¿Pero es qué acaso el progreso implica destrucción?. El expolio arqueológico y la destrucción del paisaje y del patrimonio, son, desde luego, consustanciales al desarrollo de España durante los últimos setenta años. Ahí está el ejemplo, en el que todo el mundo está de acuerdo, del litoral mal vendido a los intereses baratos del turismo de poca calidad. Trueque irreversible que nos ha dejado en manos del monocultivo del sector terciario.

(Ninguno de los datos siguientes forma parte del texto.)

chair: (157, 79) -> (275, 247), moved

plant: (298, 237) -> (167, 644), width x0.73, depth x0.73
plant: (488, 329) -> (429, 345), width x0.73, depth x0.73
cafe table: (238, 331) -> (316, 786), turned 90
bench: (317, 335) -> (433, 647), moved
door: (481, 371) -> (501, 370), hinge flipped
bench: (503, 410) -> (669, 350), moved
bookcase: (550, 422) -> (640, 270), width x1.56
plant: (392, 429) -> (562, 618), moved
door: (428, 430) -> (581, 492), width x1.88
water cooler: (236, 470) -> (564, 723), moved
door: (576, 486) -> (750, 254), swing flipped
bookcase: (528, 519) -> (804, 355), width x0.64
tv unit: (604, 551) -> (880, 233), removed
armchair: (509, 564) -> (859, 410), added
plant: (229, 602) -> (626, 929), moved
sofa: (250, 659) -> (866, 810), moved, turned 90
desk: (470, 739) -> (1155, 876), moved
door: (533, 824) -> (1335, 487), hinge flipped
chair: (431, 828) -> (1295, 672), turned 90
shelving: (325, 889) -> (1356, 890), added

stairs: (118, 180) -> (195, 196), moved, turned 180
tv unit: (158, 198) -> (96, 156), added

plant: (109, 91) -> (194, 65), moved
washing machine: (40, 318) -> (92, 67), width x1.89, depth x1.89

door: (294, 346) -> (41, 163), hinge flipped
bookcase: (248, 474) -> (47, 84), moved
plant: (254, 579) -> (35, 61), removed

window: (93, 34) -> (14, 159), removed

Razón paradójica e interesada que han esgrimido todos aquellos que han apostado por la Refinería de Tierra de Barros. Empresarios y políticos, sobre todo, que siempre han argüido la necesaria creación de empleo en el sector primario de la industria pesada. Y ahí está el dilema, porque cada vez que cruzo «La ruta de la plata» al llegar a Almendralejo veo la gran inversión que los viticultores han realizado en aquellas tierras. Muchos empresarios han enviado a sus hijos a estudiar a California y han regresado convertidos en ingenieros enólogos de excelente formación, han comprado las últimas tecnologías para la transformación de la uva en vino, han apostado por sus «caldos», con calidad y diseño, en busca de un mercado exigente y caprichoso como pocos y, en definitiva, han arriesgado con base en la tradición y una tierra privilegiada. Todo un esfuerzo que se puede ir al traste con la vecindad de la refinería. ¿Es que no hay otro sitio para generar empleo industrial que desde luego es necesario?
¿Por qué dos buenas ideas tienen que chocar en el mismo espacio? Esa es la paradoja que, implacable, enuncia un sucio mundo de intereses con la etiqueta falsa del progreso.